▶ [INSTRUCTIONS TO FOLLOW]:
Reproduce every one of the following records word for word.
##### DATA LINES
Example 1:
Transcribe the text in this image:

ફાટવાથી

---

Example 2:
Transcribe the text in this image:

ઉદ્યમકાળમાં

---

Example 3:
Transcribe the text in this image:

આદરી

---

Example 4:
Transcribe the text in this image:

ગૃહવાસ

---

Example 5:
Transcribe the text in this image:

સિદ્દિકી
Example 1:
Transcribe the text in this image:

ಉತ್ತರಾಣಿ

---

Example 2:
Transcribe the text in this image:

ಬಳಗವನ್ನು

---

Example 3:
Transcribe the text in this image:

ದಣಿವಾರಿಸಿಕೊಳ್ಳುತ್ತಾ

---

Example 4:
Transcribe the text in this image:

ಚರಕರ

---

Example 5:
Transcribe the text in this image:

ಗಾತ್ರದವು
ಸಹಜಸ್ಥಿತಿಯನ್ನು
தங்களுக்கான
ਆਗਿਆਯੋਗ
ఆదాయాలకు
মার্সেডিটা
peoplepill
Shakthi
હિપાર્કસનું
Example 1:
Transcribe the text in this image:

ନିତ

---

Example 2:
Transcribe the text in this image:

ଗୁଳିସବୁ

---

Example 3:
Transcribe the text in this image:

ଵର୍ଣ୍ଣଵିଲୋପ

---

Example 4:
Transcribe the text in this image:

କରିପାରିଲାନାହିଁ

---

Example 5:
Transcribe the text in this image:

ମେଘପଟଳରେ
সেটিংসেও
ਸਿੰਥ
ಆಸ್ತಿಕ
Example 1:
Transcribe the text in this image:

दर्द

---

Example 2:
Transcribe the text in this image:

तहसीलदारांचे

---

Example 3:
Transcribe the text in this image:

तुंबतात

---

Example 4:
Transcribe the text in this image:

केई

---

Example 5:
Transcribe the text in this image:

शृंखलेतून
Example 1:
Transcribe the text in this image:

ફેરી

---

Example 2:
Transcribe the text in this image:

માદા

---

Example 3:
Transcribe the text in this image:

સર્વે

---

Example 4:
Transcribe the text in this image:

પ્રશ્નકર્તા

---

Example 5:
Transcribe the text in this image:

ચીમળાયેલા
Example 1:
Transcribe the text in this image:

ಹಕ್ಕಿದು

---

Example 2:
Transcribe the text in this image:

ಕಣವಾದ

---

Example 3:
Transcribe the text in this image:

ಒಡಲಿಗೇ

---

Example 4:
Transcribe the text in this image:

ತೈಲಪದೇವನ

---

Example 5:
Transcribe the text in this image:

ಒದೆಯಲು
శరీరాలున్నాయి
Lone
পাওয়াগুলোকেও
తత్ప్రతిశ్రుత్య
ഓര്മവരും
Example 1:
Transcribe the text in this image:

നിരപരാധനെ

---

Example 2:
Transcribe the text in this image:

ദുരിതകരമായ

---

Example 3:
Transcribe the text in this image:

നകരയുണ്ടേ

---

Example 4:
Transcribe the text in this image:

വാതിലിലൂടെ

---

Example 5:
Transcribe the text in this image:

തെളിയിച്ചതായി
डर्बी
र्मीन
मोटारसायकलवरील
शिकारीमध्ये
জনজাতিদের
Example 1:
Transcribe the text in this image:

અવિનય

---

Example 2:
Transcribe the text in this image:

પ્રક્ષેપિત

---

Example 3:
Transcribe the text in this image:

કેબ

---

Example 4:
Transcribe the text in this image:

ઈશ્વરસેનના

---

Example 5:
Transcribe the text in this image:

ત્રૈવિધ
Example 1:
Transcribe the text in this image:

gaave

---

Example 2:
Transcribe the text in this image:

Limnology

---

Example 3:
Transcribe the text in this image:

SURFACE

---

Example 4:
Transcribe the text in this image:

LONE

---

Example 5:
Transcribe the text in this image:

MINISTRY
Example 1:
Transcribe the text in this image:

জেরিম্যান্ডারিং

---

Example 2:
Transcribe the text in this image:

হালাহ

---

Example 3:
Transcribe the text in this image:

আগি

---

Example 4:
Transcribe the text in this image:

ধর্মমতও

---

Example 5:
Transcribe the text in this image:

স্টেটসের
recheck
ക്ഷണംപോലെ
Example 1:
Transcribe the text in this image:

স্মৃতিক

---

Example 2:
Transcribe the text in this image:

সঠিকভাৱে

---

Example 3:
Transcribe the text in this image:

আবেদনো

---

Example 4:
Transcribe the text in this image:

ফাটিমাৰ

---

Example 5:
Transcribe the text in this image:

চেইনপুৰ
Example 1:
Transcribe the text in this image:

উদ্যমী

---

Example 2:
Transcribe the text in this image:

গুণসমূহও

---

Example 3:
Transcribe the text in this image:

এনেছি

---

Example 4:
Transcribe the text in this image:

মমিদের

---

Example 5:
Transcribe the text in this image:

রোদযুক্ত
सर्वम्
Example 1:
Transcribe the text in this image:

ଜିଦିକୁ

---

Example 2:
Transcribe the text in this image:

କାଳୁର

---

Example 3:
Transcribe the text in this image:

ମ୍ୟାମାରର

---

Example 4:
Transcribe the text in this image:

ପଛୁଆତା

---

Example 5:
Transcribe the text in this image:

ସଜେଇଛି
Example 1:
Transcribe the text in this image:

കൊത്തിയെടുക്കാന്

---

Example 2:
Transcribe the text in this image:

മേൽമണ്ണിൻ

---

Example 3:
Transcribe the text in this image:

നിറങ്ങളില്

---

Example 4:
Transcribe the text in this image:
##########
▶ [RESPONSE TO THIS EXERCISE]:
Example 1:
Transcribe the text in this image:

ફાટવાથી

---

Example 2:
Transcribe the text in this image:

ઉદ્યમકાળમાં

---

Example 3:
Transcribe the text in this image:

આદરી

---

Example 4:
Transcribe the text in this image:

ગૃહવાસ

---

Example 5:
Transcribe the text in this image:

સિદ્દિકી
Example 1:
Transcribe the text in this image:

ಉತ್ತರಾಣಿ

---

Example 2:
Transcribe the text in this image:

ಬಳಗವನ್ನು

---

Example 3:
Transcribe the text in this image:

ದಣಿವಾರಿಸಿಕೊಳ್ಳುತ್ತಾ

---

Example 4:
Transcribe the text in this image:

ಚರಕರ

---

Example 5:
Transcribe the text in this image:

ಗಾತ್ರದವು
ಸಹಜಸ್ಥಿತಿಯನ್ನು
தங்களுக்கான
ਆਗਿਆਯੋਗ
ఆదాయాలకు
মার্সেডিটা
peoplepill
Shakthi
હિપાર્કસનું
Example 1:
Transcribe the text in this image:

ନିତ

---

Example 2:
Transcribe the text in this image:

ଗୁଳିସବୁ

---

Example 3:
Transcribe the text in this image:

ଵର୍ଣ୍ଣଵିଲୋପ

---

Example 4:
Transcribe the text in this image:

କରିପାରିଲାନାହିଁ

---

Example 5:
Transcribe the text in this image:

ମେଘପଟଳରେ
সেটিংসেও
ਸਿੰਥ
ಆಸ್ತಿಕ
Example 1:
Transcribe the text in this image:

दर्द

---

Example 2:
Transcribe the text in this image:

तहसीलदारांचे

---

Example 3:
Transcribe the text in this image:

तुंबतात

---

Example 4:
Transcribe the text in this image:

केई

---

Example 5:
Transcribe the text in this image:

शृंखलेतून
Example 1:
Transcribe the text in this image:

ફેરી

---

Example 2:
Transcribe the text in this image:

માદા

---

Example 3:
Transcribe the text in this image:

સર્વે

---

Example 4:
Transcribe the text in this image:

પ્રશ્નકર્તા

---

Example 5:
Transcribe the text in this image:

ચીમળાયેલા
Example 1:
Transcribe the text in this image:

ಹಕ್ಕಿದು

---

Example 2:
Transcribe the text in this image:

ಕಣವಾದ

---

Example 3:
Transcribe the text in this image:

ಒಡಲಿಗೇ

---

Example 4:
Transcribe the text in this image:

ತೈಲಪದೇವನ

---

Example 5:
Transcribe the text in this image:

ಒದೆಯಲು
శరీరాలున్నాయి
Lone
পাওয়াগুলোকেও
తత్ప్రతిశ్రుత్య
ഓര്മവരും
Example 1:
Transcribe the text in this image:

നിരപരാധനെ

---

Example 2:
Transcribe the text in this image:

ദുരിതകരമായ

---

Example 3:
Transcribe the text in this image:

നകരയുണ്ടേ

---

Example 4:
Transcribe the text in this image:

വാതിലിലൂടെ

---

Example 5:
Transcribe the text in this image:

തെളിയിച്ചതായി
डर्बी
र्मीन
मोटारसायकलवरील
शिकारीमध्ये
জনজাতিদের
Example 1:
Transcribe the text in this image:

અવિનય

---

Example 2:
Transcribe the text in this image:

પ્રક્ષેપિત

---

Example 3:
Transcribe the text in this image:

કેબ

---

Example 4:
Transcribe the text in this image:

ઈશ્વરસેનના

---

Example 5:
Transcribe the text in this image:

ત્રૈવિધ
Example 1:
Transcribe the text in this image:

gaave

---

Example 2:
Transcribe the text in this image:

Limnology

---

Example 3:
Transcribe the text in this image:

SURFACE

---

Example 4:
Transcribe the text in this image:

LONE

---

Example 5:
Transcribe the text in this image:

MINISTRY
Example 1:
Transcribe the text in this image:

জেরিম্যান্ডারিং

---

Example 2:
Transcribe the text in this image:

হালাহ

---

Example 3:
Transcribe the text in this image:

আগি

---

Example 4:
Transcribe the text in this image:

ধর্মমতও

---

Example 5:
Transcribe the text in this image:

স্টেটসের
recheck
ക്ഷണംപോലെ
Example 1:
Transcribe the text in this image:

স্মৃতিক

---

Example 2:
Transcribe the text in this image:

সঠিকভাৱে

---

Example 3:
Transcribe the text in this image:

আবেদনো

---

Example 4:
Transcribe the text in this image:

ফাটিমাৰ

---

Example 5:
Transcribe the text in this image:

চেইনপুৰ
Example 1:
Transcribe the text in this image:

উদ্যমী

---

Example 2:
Transcribe the text in this image:

গুণসমূহও

---

Example 3:
Transcribe the text in this image:

এনেছি

---

Example 4:
Transcribe the text in this image:

মমিদের

---

Example 5:
Transcribe the text in this image:

রোদযুক্ত
सर्वम्
Example 1:
Transcribe the text in this image:

ଜିଦିକୁ

---

Example 2:
Transcribe the text in this image:

କାଳୁର

---

Example 3:
Transcribe the text in this image:

ମ୍ୟାମାରର

---

Example 4:
Transcribe the text in this image:

ପଛୁଆତା

---

Example 5:
Transcribe the text in this image:

ସଜେଇଛି
Example 1:
Transcribe the text in this image:

കൊത്തിയെടുക്കാന്

---

Example 2:
Transcribe the text in this image:

മേൽമണ്ണിൻ

---

Example 3:
Transcribe the text in this image:

നിറങ്ങളില്

---

Example 4:
Transcribe the text in this image:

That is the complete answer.